Much of the relevant neurological research is from work with animals, especially nonhuman primates. That such primates display empathy—or "emotional communication," as Brothers prefers to say—is clear not just from anecdotal accounts, but also from studies such as the following: Rhesus monkeys were trained first to fear a certain tone by hearing it while they received an electric shock. Then they learned to avoid the electric shock by pushing a lever whenever they heard the tone. Next, pairs of these monkeys were put in separate cages, their only communication being through closed-circuit TV, which allowed them to see pictures of the face of the other monkey. The first monkey, but not the second, then heard the dreaded tone sound, which brought a look of fear to its face. At that moment, the second monkey, seeing fear on the face of the first, pushed the lever that prevented the shock—an act of empathy, if not of altruism.

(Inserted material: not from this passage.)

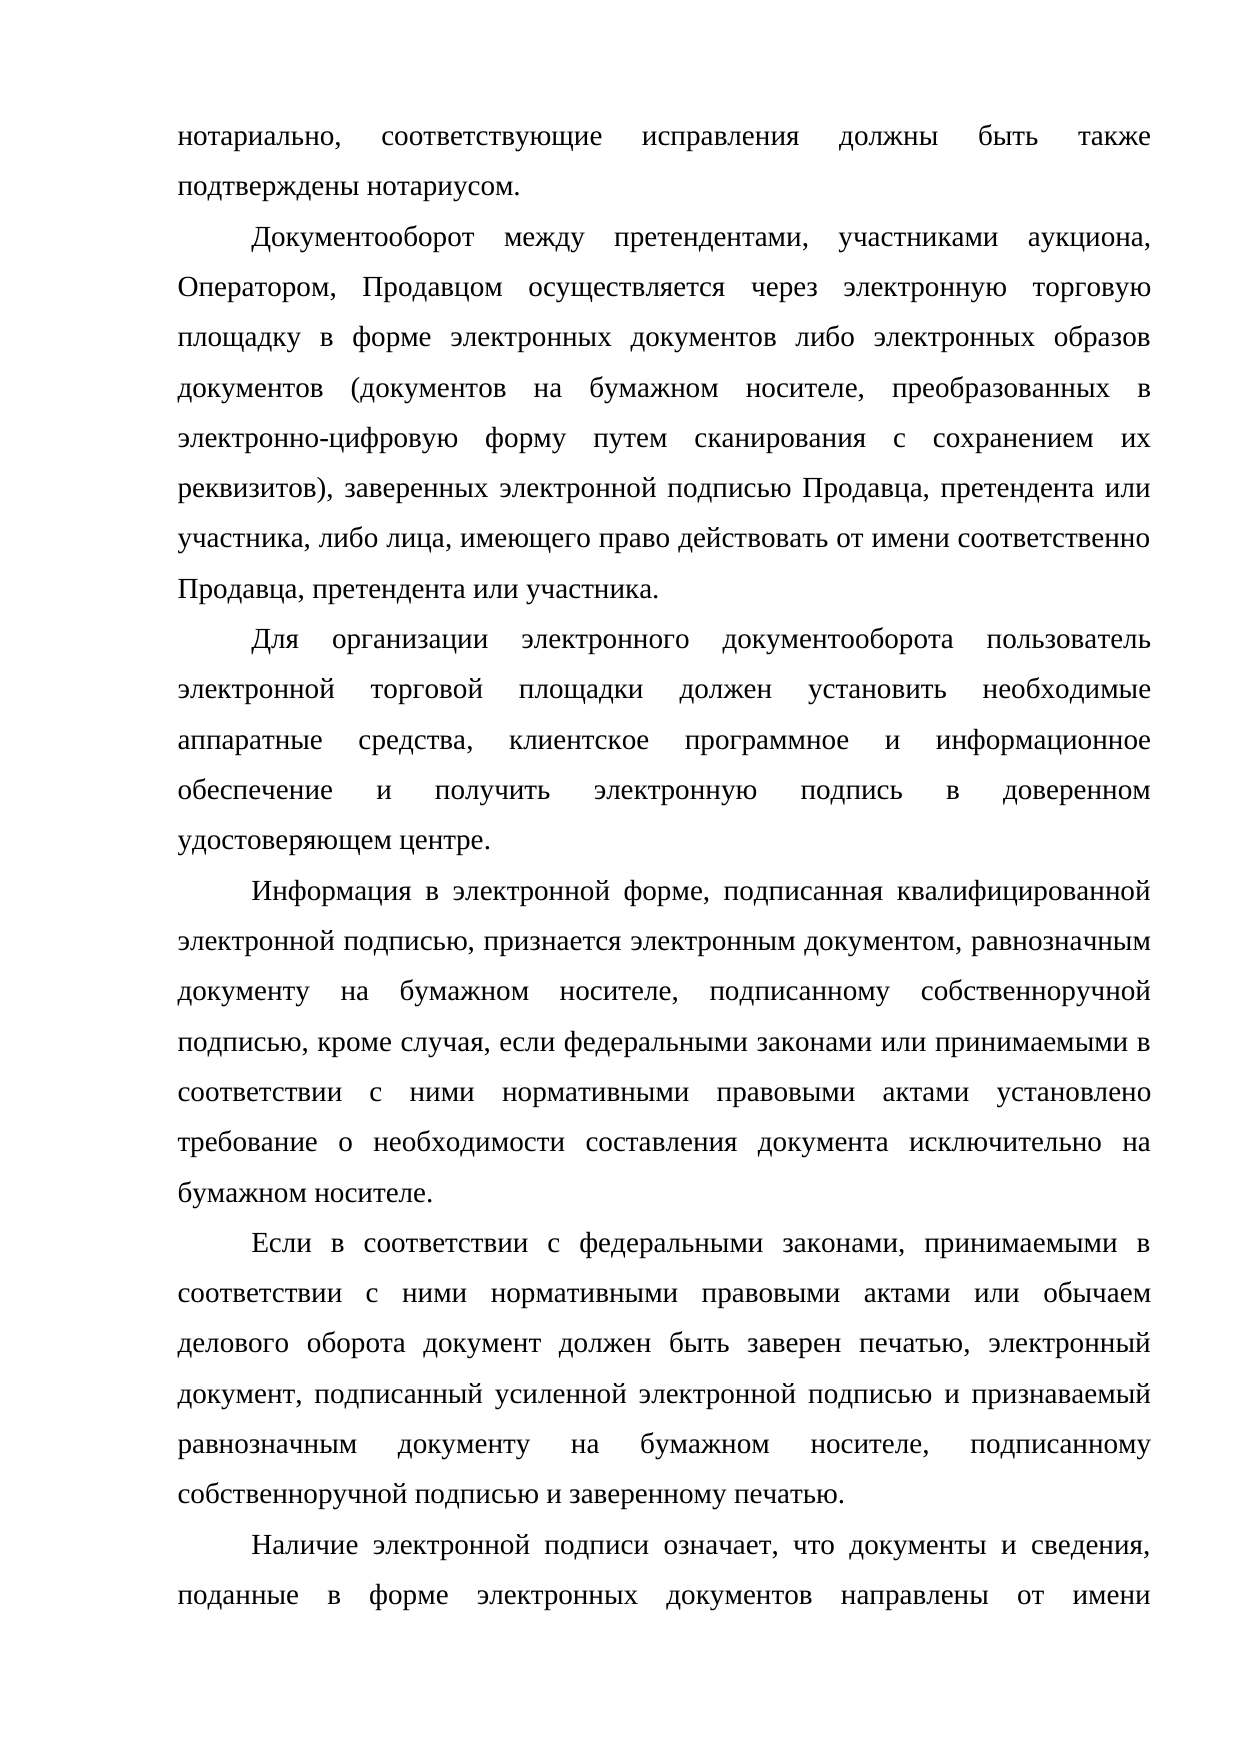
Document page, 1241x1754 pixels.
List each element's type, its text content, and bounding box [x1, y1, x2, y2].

Having established that nonhuman primates do indeed read emotions from the faces of their peers, researchers gently inserted long, fine-tipped electrodes into the brains of monkeys. These electrodes allowed the recording of activity in a single neuron. Electrodes tapping neurons in the visual cortex and in the amygdala showed that when one monkey saw the face of another, that information led to a neuron firing first in the visual cortex, then in the amygdala. This pathway, of course, is a standard route for information that is emotionally arousing. But what is surprising about results from such studies is that they have also identified neurons in the visual cortex that seem to fire only in response to specific facial expressions or gestures, such as a threatening opening of the mouth, a fearful grimace, or a docile crouch. These neurons are distinct from others in the same region that recognize familiar faces. This would seem to mean that the brain is designed from the beginning to respond to specific emotional expressions—that is, empathy is a given of biology.